This was my favorite task by far. I purchased some inexpensive paper portion cups and set them out all over the picnic table. I drew a smiley face in the bottom of 14 of the cups (we had 7 teams) and then put just enough M&Ms in each cup to cover the bottom.
This was a Road Block task, so only one kid from each team could compete. The players had to keep emptying (and eating!) cups until they found one with the smiley face. Some found it within a few guesses, and others took quite a while. Unlimited M&Ms may sound like a dream come true, but after 20 or so, it gets to be a lot of chocolate! If you’re worried about sweets, you could easily do this with Cheerios instead.
TASK #3 – ROUTE INFO: Count the number of stones that make up the fire pit. Write your number below and show it to the judge.
Okay, you probably don’t have a stone fire pit wherever you are playing your race, but you could easily adapt this clue to count anything nearby.
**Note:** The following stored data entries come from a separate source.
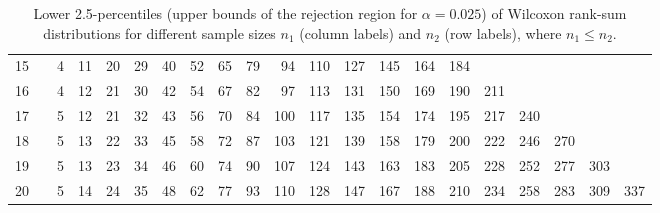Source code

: \begin{table}[ht]
\begin{tabular}{@{}r@{~~}r@{~~}r@{~~}r@{~~}r@{~~}r@{~~}r@{~~}r@{~~}r@{~~}r@{~~}r@{~~}r@{~~}r@{~~}r@{~~}r@{~~}r@{~~}r@{~~}r@{~~}r@{~~}r@{~~}r@{}}
  15 &  & 4 & 11 & 20 & 29 & 40 & 52 & 65 & 79 & 94 & 110 & 127 & 145 & 164 & 184 &  &  &  &  &  \\ 
  16 &  & 4 & 12 & 21 & 30 & 42 & 54 & 67 & 82 & 97 & 113 & 131 & 150 & 169 & 190 & 211 &  &  &  &  \\ 
  17 &  & 5 & 12 & 21 & 32 & 43 & 56 & 70 & 84 & 100 & 117 & 135 & 154 & 174 & 195 & 217 & 240 &  &  &  \\ 
  18 &  & 5 & 13 & 22 & 33 & 45 & 58 & 72 & 87 & 103 & 121 & 139 & 158 & 179 & 200 & 222 & 246 & 270 &  &  \\ 
  19 &  & 5 & 13 & 23 & 34 & 46 & 60 & 74 & 90 & 107 & 124 & 143 & 163 & 183 & 205 & 228 & 252 & 277 & 303 &  \\ 
  20 &  & 5 & 14 & 24 & 35 & 48 & 62 & 77 & 93 & 110 & 128 & 147 & 167 & 188 & 210 & 234 & 258 & 283 & 309 & 337 \\ 
   \hline
\end{tabular}
\caption{Lower 2.5-percentiles (upper bounds of the rejection region for $\alpha=0.025$) of Wilcoxon rank-sum distributions for different sample sizes $n_1$ (column labels) and $n_2$ (row labels), where ${n_1}\leq{n_2}$.}
\label{tab:w0.025}
\end{table}

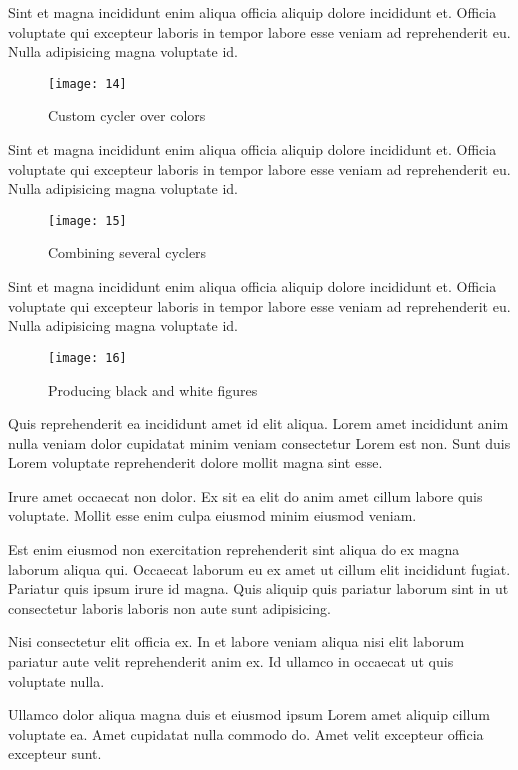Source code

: Sint et magna incididunt enim aliqua officia aliquip dolore incididunt et. Officia voluptate qui excepteur laboris in tempor labore esse veniam ad reprehenderit eu. Nulla adipisicing magna voluptate id.

\begin{figure}[!h]
    \centering
    \texttt{[image: 14]}
    \caption{Custom cycler over colors}
    \label{fig:custom_colors}
\end{figure}


Sint et magna incididunt enim aliqua officia aliquip dolore incididunt et. Officia voluptate qui excepteur laboris in tempor labore esse veniam ad reprehenderit eu. Nulla adipisicing magna voluptate id.

\begin{figure}[!h]
    \centering
    \texttt{[image: 15]}
    \caption{Combining several cyclers}
    \label{fig:combining}
\end{figure}

Sint et magna incididunt enim aliqua officia aliquip dolore incididunt et. Officia voluptate qui excepteur laboris in tempor labore esse veniam ad reprehenderit eu. Nulla adipisicing magna voluptate id.

\begin{figure}[!h]
    \centering
    \texttt{[image: 16]}
    \caption{Producing black and white figures}
    \label{fig:black_n_white}
\end{figure}

Quis reprehenderit ea incididunt amet id elit aliqua. Lorem amet incididunt anim nulla veniam dolor cupidatat minim veniam consectetur Lorem est non. Sunt duis Lorem voluptate reprehenderit dolore mollit magna sint esse.

Irure amet occaecat non dolor. Ex sit ea elit do anim amet cillum labore quis voluptate. Mollit esse enim culpa eiusmod minim eiusmod veniam.

Est enim eiusmod non exercitation reprehenderit sint aliqua do ex magna laborum aliqua qui. Occaecat laborum eu ex amet ut cillum elit incididunt fugiat. Pariatur quis ipsum irure id magna. Quis aliquip quis pariatur laborum sint in ut consectetur laboris laboris non aute sunt adipisicing.

Nisi consectetur elit officia ex. In et labore veniam aliqua nisi elit laborum pariatur aute velit reprehenderit anim ex. Id ullamco in occaecat ut quis voluptate nulla.

Ullamco dolor aliqua magna duis et eiusmod ipsum Lorem amet aliquip cillum voluptate ea. Amet cupidatat nulla commodo do. Amet velit excepteur officia excepteur sunt.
Our kids had no trouble counting the stones and getting it right… perhaps I should have picked something a little more difficult.
TASK #4 – ROUTE INFO: Eat an entire cup of Jell-O without using a spoon, fork, or your hands!
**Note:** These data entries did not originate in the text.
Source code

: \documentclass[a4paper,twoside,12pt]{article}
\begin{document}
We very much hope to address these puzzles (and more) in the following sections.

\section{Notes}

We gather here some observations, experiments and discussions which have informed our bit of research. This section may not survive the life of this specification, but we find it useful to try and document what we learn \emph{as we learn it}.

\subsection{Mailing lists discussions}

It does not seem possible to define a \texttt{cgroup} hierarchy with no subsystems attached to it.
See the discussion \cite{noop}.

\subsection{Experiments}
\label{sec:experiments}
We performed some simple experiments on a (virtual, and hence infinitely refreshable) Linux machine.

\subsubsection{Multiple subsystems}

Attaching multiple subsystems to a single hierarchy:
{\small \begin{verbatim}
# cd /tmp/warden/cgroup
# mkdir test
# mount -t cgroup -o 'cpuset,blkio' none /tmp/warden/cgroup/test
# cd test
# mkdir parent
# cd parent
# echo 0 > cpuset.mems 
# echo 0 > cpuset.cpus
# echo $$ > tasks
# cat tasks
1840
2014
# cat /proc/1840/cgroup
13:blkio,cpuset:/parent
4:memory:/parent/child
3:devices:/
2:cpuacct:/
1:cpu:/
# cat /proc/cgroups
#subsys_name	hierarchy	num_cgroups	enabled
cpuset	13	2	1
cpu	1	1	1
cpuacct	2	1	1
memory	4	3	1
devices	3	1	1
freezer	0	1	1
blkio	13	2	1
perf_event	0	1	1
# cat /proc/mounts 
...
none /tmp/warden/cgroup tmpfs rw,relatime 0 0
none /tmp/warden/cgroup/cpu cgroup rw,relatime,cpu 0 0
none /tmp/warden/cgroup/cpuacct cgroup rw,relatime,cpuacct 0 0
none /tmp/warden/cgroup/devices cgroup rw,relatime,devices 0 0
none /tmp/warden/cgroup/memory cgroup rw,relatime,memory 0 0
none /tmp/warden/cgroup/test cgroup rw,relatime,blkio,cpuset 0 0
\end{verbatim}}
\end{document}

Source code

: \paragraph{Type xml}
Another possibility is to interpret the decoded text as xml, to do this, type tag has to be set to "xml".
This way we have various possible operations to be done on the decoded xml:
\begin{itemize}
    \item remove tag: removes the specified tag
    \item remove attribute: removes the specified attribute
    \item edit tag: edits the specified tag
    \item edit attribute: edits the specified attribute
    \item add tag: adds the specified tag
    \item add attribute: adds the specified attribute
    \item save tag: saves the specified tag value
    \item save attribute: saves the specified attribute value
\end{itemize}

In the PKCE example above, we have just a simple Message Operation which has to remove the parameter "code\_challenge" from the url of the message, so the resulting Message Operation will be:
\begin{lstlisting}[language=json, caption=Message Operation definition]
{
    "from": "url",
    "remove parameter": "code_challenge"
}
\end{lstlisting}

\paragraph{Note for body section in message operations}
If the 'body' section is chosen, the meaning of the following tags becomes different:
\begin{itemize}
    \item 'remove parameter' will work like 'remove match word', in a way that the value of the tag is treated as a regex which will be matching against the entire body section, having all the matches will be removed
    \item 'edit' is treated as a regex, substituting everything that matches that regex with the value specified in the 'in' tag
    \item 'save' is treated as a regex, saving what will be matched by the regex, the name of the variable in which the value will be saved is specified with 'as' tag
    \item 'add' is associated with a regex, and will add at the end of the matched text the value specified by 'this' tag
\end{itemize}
What was crazy about this task is that a surprising number of kids don’t like Jell-O! I would never have guessed such a thing possible. Even Little Jo hates it, but she and all the other kids pushed through and ate what they had to to continue in the race. The funny faces they were making made it oh-so-fun for the adults to watch.
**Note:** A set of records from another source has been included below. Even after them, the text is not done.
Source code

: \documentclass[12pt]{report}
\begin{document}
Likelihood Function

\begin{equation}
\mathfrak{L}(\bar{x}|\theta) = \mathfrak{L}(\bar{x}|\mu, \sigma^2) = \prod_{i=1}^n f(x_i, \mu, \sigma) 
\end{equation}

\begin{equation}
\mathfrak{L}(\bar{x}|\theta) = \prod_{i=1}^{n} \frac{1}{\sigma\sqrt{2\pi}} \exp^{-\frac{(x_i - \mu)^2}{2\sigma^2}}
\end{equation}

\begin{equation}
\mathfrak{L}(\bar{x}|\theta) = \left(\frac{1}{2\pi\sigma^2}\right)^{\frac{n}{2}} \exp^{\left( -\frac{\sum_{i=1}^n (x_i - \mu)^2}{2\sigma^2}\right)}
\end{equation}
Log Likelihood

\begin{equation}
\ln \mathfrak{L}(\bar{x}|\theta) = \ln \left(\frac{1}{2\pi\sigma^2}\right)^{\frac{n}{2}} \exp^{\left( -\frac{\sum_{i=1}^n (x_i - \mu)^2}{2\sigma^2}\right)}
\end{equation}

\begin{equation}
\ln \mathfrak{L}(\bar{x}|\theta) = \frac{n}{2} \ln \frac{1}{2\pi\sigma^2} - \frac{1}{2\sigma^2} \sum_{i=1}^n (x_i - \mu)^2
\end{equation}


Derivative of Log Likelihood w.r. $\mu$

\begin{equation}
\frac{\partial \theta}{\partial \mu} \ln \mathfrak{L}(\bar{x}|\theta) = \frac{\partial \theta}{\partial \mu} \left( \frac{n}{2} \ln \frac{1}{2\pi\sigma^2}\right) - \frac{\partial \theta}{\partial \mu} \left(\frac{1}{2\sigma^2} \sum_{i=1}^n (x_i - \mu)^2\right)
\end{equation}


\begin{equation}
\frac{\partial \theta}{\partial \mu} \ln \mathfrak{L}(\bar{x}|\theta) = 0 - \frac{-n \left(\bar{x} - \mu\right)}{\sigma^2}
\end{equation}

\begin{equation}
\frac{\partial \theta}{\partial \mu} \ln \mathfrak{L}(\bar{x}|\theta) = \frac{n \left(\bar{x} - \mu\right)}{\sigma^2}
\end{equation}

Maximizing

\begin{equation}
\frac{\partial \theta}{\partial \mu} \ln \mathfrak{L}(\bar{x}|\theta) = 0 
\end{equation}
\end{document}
TASK #5 – ROUTE INFO: Assemble the puzzle.
I picked up some 24-piece puzzles from the dollar store and set them on tables for the kids to assemble. They worked very well together and had them put together very quickly.
TASK #6 – DETOUR: Either stack a pile of cans of soda in a tower that stays up for at least 10 seconds OR shake two cans of soda and spray them on each other.
We saved this task for last because it had the potential to get very messy. As is typical with a Detour task, the kids got to choose between two different tasks to complete. The first choice was to stack soda cans, and only the older kids chose this option. The younger kids immediately went for the option to shake and spray soda on each other. What a riot!
We gave our winning kids some water toys to enjoy in the lake, but an ideal prize for an Amazing Race game would be a Travelocity gnome or Amazing Race DVD. If you host your own race, we’d love to hear the details about your tasks!